** WHAT NEEDS TO BE DONE **
Turn every line of text in the entries below into a single numbered list, skipping blank lines. Leave the picture markers out.

*** PROVIDED MATERIAL ***

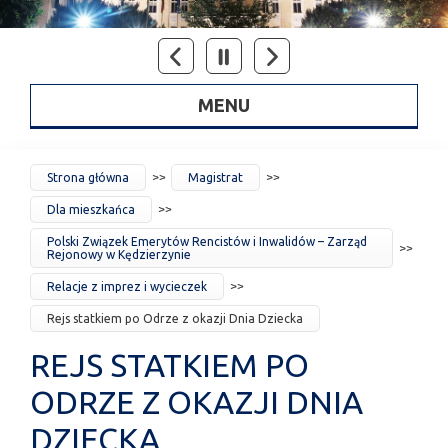
MENU
JESTEŚ
Strona główna
Magistrat
TUTAJ
Dla mieszkańca
Polski Związek Emerytów Rencistów i Inwalidów – Zarząd
Rejonowy w Kędzierzynie
Relacje z imprez i wycieczek
Rejs statkiem po Odrze z okazji Dnia Dziecka
REJS STATKIEM PO
ODRZE Z OKAZJI DNIA
DZIECKA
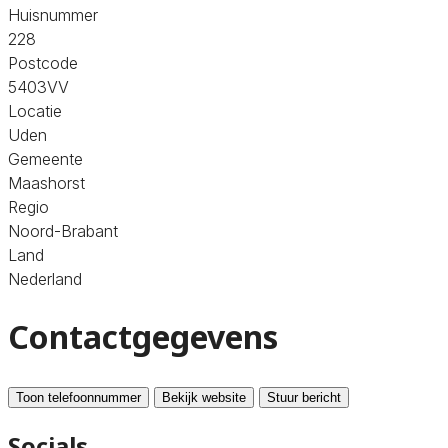
Huisnummer
228
Postcode
5403VV
Locatie
Uden
Gemeente
Maashorst
Regio
Noord-Brabant
Land
Nederland
Contactgegevens
Toon telefoonnummer
Bekijk website
Stuur bericht
Socials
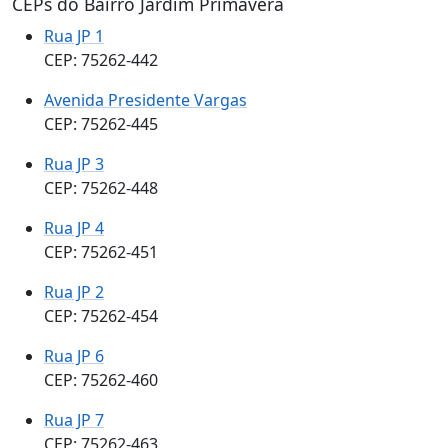
CEPs do Bairro Jardim Primavera
Rua JP 1
CEP: 75262-442
Avenida Presidente Vargas
CEP: 75262-445
Rua JP 3
CEP: 75262-448
Rua JP 4
CEP: 75262-451
Rua JP 2
CEP: 75262-454
Rua JP 6
CEP: 75262-460
Rua JP 7
CEP: 75262-463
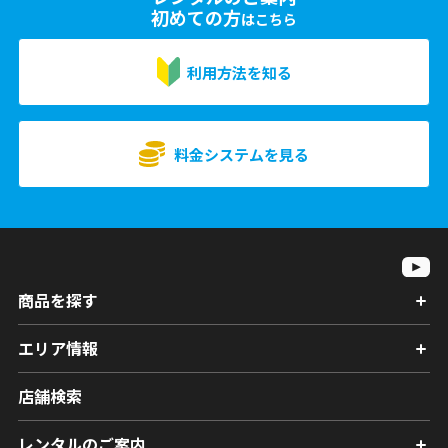
初めての方
はこちら
利用方法を知る
料金システムを見る
商品を探す
エリア情報
店舗検索
レンタルのご案内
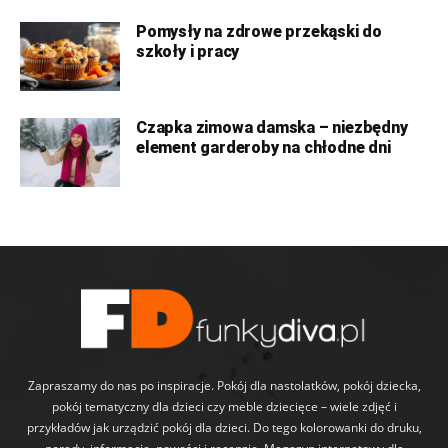
Pomysły na zdrowe przekąski do
szkoły i pracy
Czapka zimowa damska – niezbędny
element garderoby na chłodne dni
Zapraszamy do nas po inspiracje. Pokój dla nastolatków, pokój dziecka,
pokój tematyczny dla dzieci czy meble dziecięce – wiele zdjęć i
przykładów jak urządzić pokój dla dzieci. Do tego kolorowanki do druku,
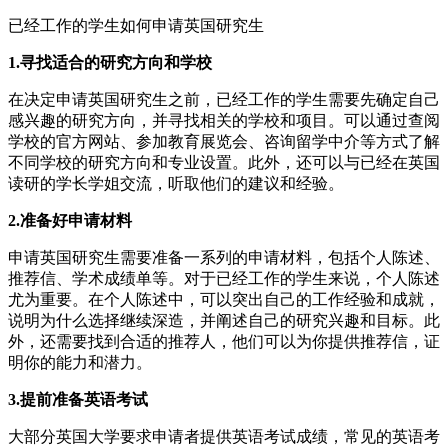
已经工作的学生如何申请英国研究生
1.寻找适合的研究方向和学校
在决定申请英国研究生之前，已经工作的学生需要先确定自己
感兴趣的研究方向，并寻找相关的学校和项目。可以通过查阅
学校的官方网站、参加教育展览会、咨询留学中介等方式了解
不同学校的研究方向和专业设置。此外，还可以与已经在英国
读研的学长学姐交流，听取他们的建议和经验。
2.准备好申请材料
申请英国研究生需要准备一系列的申请材料，包括个人陈述、
推荐信、学术成绩单等。对于已经工作的学生来说，个人陈述
尤为重要。在个人陈述中，可以突出自己的工作经验和成就，
说明为什么选择继续深造，并阐述自己的研究兴趣和目标。此
外，还需要找到合适的推荐人，他们可以为你提供推荐信，证
明你的能力和潜力。
3.提前准备英语考试
大部分英国大学要求申请者提供英语考试成绩，常见的英语考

*** End of PROVIDED MATERIAL ***

** ANSWER FOR THIS EXERCISE **
1. MENU
2. JESTEŚ
3. Strona główna
4. Magistrat
5. TUTAJ
6. Dla mieszkańca
7. Polski Związek Emerytów Rencistów i Inwalidów – Zarząd
8. Rejonowy w Kędzierzynie
9. Relacje z imprez i wycieczek
10. Rejs statkiem po Odrze z okazji Dnia Dziecka
11. REJS STATKIEM PO
12. ODRZE Z OKAZJI DNIA
13. DZIECKA
14. Huisnummer
15. 228
16. Postcode
17. 5403VV
18. Locatie
19. Uden
20. Gemeente
21. Maashorst
22. Regio
23. Noord-Brabant
24. Land
25. Nederland
26. Contactgegevens
27. Toon telefoonnummer
28. Bekijk website
29. Stuur bericht
30. Socials
31. CEPs do Bairro Jardim Primavera
32. Rua JP 1
33. CEP: 75262-442
34. Avenida Presidente Vargas
35. CEP: 75262-445
36. Rua JP 3
37. CEP: 75262-448
38. Rua JP 4
39. CEP: 75262-451
40. Rua JP 2
41. CEP: 75262-454
42. Rua JP 6
43. CEP: 75262-460
44. Rua JP 7
45. CEP: 75262-463
46. 初めての方
47. はこちら
48. 利用方法を知る
49. 料金システムを見る
50. 商品を探す
51. エリア情報
52. 店舗検索
53. レンタルのご案内
54. Pomysły na zdrowe przekąski do
55. szkoły i pracy
56. Czapka zimowa damska – niezbędny
57. element garderoby na chłodne dni
58. Zapraszamy do nas po inspiracje. Pokój dla nastolatków, pokój dziecka,
59. pokój tematyczny dla dzieci czy meble dziecięce – wiele zdjęć i
60. przykładów jak urządzić pokój dla dzieci. Do tego kolorowanki do druku,
61. 已经工作的学生如何申请英国研究生
62. 1.寻找适合的研究方向和学校
63. 在决定申请英国研究生之前，已经工作的学生需要先确定自己
64. 感兴趣的研究方向，并寻找相关的学校和项目。可以通过查阅
65. 学校的官方网站、参加教育展览会、咨询留学中介等方式了解
66. 不同学校的研究方向和专业设置。此外，还可以与已经在英国
67. 读研的学长学姐交流，听取他们的建议和经验。
68. 2.准备好申请材料
69. 申请英国研究生需要准备一系列的申请材料，包括个人陈述、
70. 推荐信、学术成绩单等。对于已经工作的学生来说，个人陈述
71. 尤为重要。在个人陈述中，可以突出自己的工作经验和成就，
72. 说明为什么选择继续深造，并阐述自己的研究兴趣和目标。此
73. 外，还需要找到合适的推荐人，他们可以为你提供推荐信，证
74. 明你的能力和潜力。
75. 3.提前准备英语考试
76. 大部分英国大学要求申请者提供英语考试成绩，常见的英语考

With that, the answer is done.